Thursday, September 03, 2020

Trump's Shift Toward Herd Immunity Is Not a Strategy

Donald Trump is desperate to convince the public that the Covid-19 pandemic is waning so that the economy can full reopen and, in Trump's mind, spare him from defeat in November.  Trump, who has flirted with numerous insane approaches since February - taking a malaria drug, taking disinfectants, ending testing so that the number of confirmed cases would drop - is now flirting with the idea of allowing the virus to run through the American population until so-called herd immunity is achieved. The cost of doing this in terms of lost lives could be staggering (not that Trump cares) and ignores the reality that even Sweden which flirted with such an approach ended that effort and even now has in place the types of restrictions Trump seemingly wants to end.  A piece in The Atlantic looks at this dangerous and desperate practice that the Trump/Pence regime seems to want to pursue.  If you care about your own life and that of your loved ones, vote Trump out of office in November.  Here are article excerpts:

One of the pandemic’s most insidious misconceptions is getting closer to explicit national policy. On Monday, The Washington Post reported that a top Trump medical adviser, Scott Atlas, has been “urging the White House to embrace a controversial ‘herd immunity’ strategy.” Atlas subsequently denied the report, though during his time as a Fox News commentator he consistently argued in favor of fringe approaches that go hand in hand with the idea: namely that city and state shutdowns are deadlier than the coronavirus itself.

The idea of abandoning preventive measures and letting the virus infect people has already gotten traction in the administration. Just last week, Atlas moved to ease up on the most important strategy to fight the virus—widespread testing—by telling the Centers for Disease Control and Prevention to change their guidelines to advise against testing asymptomatic people.

But “herd-immunity strategy” is a contradiction in terms, in that herd immunity is the absence of a strategy. Herd immunity is an important public-health concept, developed and used to guide vaccination policy. It involves a calculation of the percentage of people in a population who would need to achieve immunity in order to prevent an outbreak. The same concept offers little such guidance during an ongoing pandemic without a vaccine. If it were a military strategy, it would mean letting the enemy tear through you until they stop because there’s no one left to attack.

We may hear even more talk of herd immunity as the election nears, since Trump has an incentive to claim that the pandemic is almost over even if it’s not. So now is a good time to revisit exactly what herd immunity means and, perhaps more important, what it doesn’t. I talked with Howard Forman, a health-policy professor at Yale University who has followed the data on how “herd-immunity strategies” have gone in various countries.

In a situation like this where we’ve already lost 180,000 lives, we shouldn’t be flippant about things. We should be thinking about how to avoid as much death as possible, and resume life as well as possible.

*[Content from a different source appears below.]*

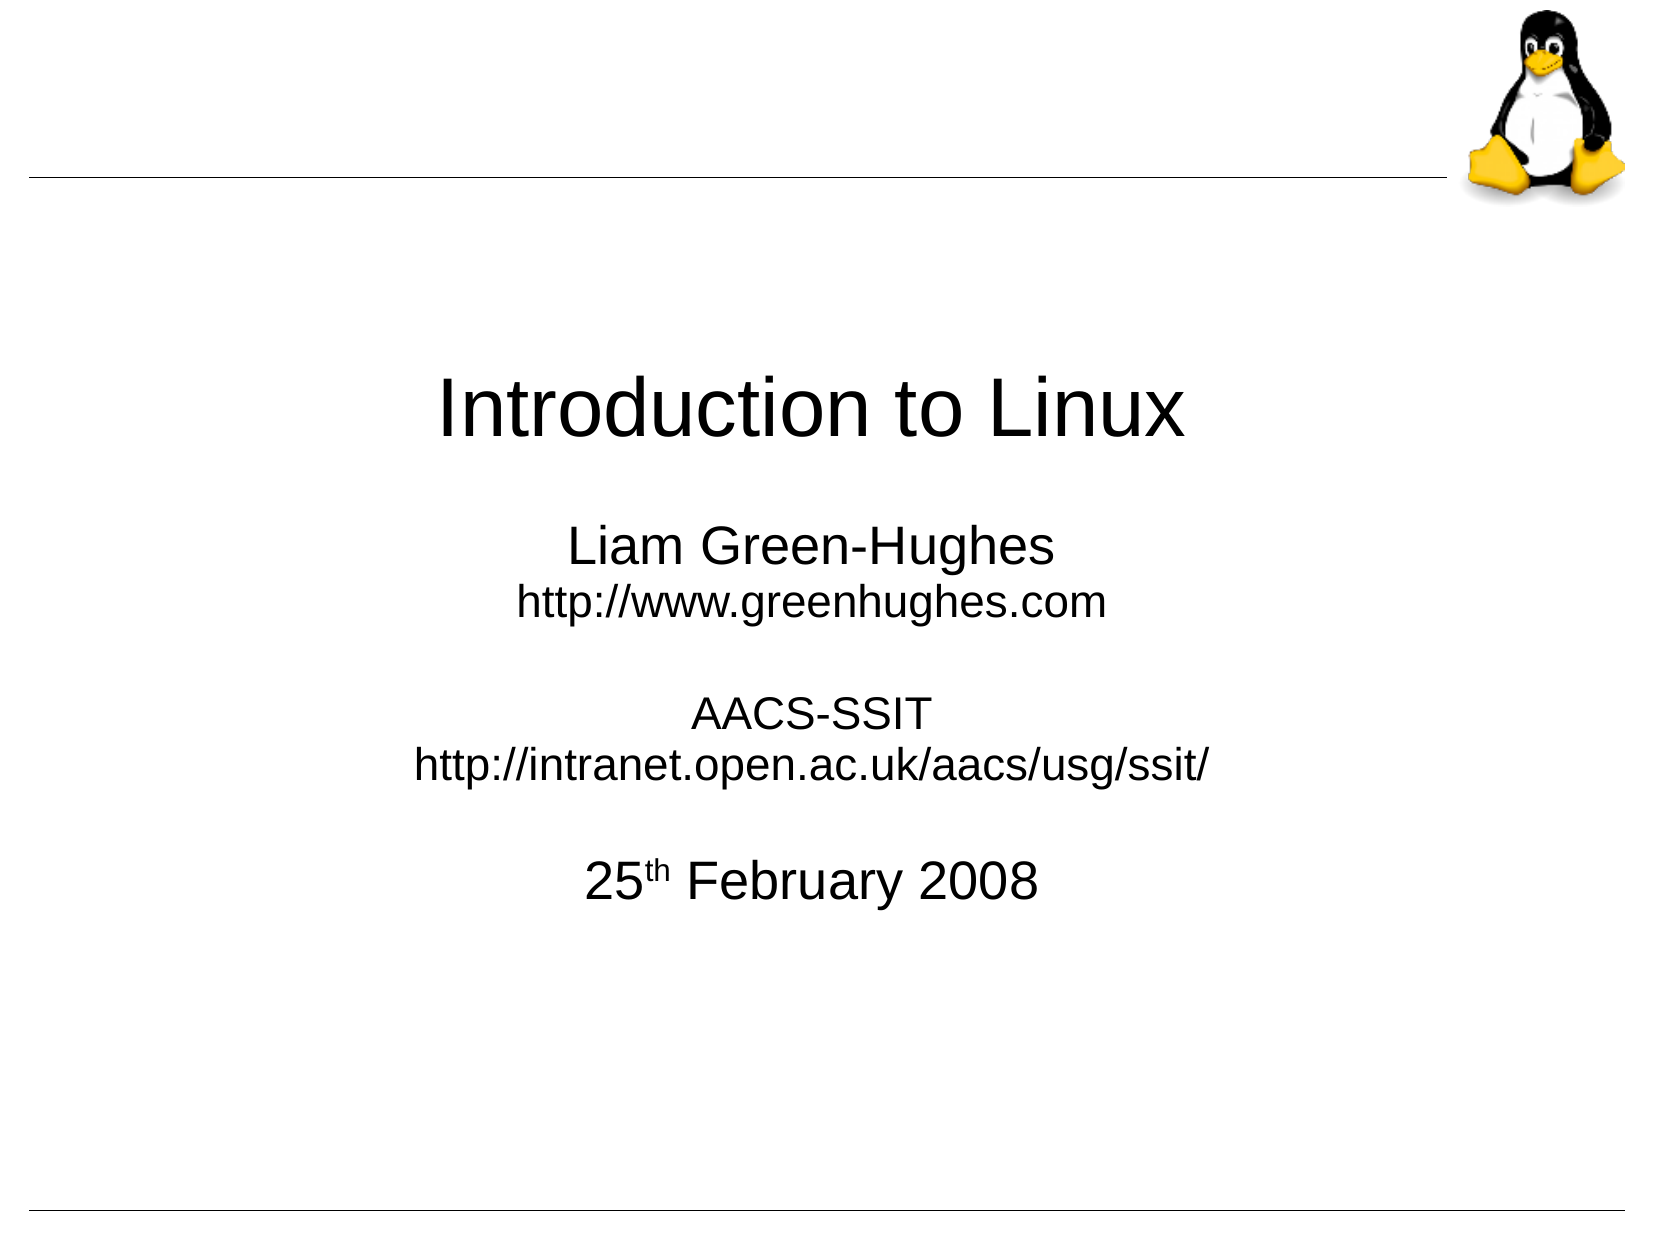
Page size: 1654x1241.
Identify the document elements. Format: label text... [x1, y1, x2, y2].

text_box Introduction to Linux Liam Green-Hughes http://www.greenhughes.com AACS-SSIT http://intranet.open.ac.uk/aacs/usg/ssit/ 25th February 2008 [29, 354, 1595, 1084]
picture [1457, 10, 1625, 207]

Whenever people talk about herd immunity, whenever they talk about ‘ripping the Band-Aid off’ or any of those things, it is an absolutely dangerous idea. Now, I think there are lessons to be learned from Sweden, and no one should be flippant about saying Sweden was horrific or the worst thing that could have happened. But Sweden ultimately did not pursue the policy that we seem to be pursuing right now.

It started off with Sweden and the United Kingdom talking about pursuing herd immunity. Then England got cold feet and Sweden supposedly proceeded with this, but they didn’t. Sweden did a lot of things to curtail the spread. What people seem to not understand is that we do things in our country, even in some areas that are “still shut down” that would not be tolerated in Sweden. They still have a ban on gatherings of 50 people or more.

For the most part, they are without masks. But they still have a complete ban on visiting retirement homes. They still have a ban on public gatherings of 50 people. Gatherings for religious practice? Banned. Theatrical and cinema performances? Banned. Concerts? Banned. And this is what bothers me. [Trump] Our president did a rally in Tulsa. That would have been banned in Sweden.

And we should mention, just always keeping in mind that herd immunity, while maybe a relief now, would have come at the cost of many lives.

[W]e have no idea what the long-term effects [of having Covid-19] will turn out to be and so we don't want to mess around with infecting anyone who doesn’t need to be infected.

We know how much testing alone could do to help us here. Combine massive testing with things like masking and social distancing, and then you have to ask yourself: Why would you allow people to just die in such large numbers when you have these alternatives that are readily available to us? And that, quite frankly, could allow us to get much closer to a normal life than we are right now.

I’m hoping, by the end of November, the entrepreneurs who have been developing these cheap tests are going to allow us to test at such a massive scale at such a low cost that we’ll be able to substantially impact this in a way that we haven’t so far. But I’m also 100 percent convinced that if our federal government had thought about this back in February and March and decided that they were going to commit even one tenth of the amount of money that they have committed to a vaccine to a cheap testing initiative, that we would have already saved tens of thousands of lives and certainly would have saved tens of thousands more going forward.

Now we’re talking about $1 to $5 for these tests. This is the way out until we have a vaccine.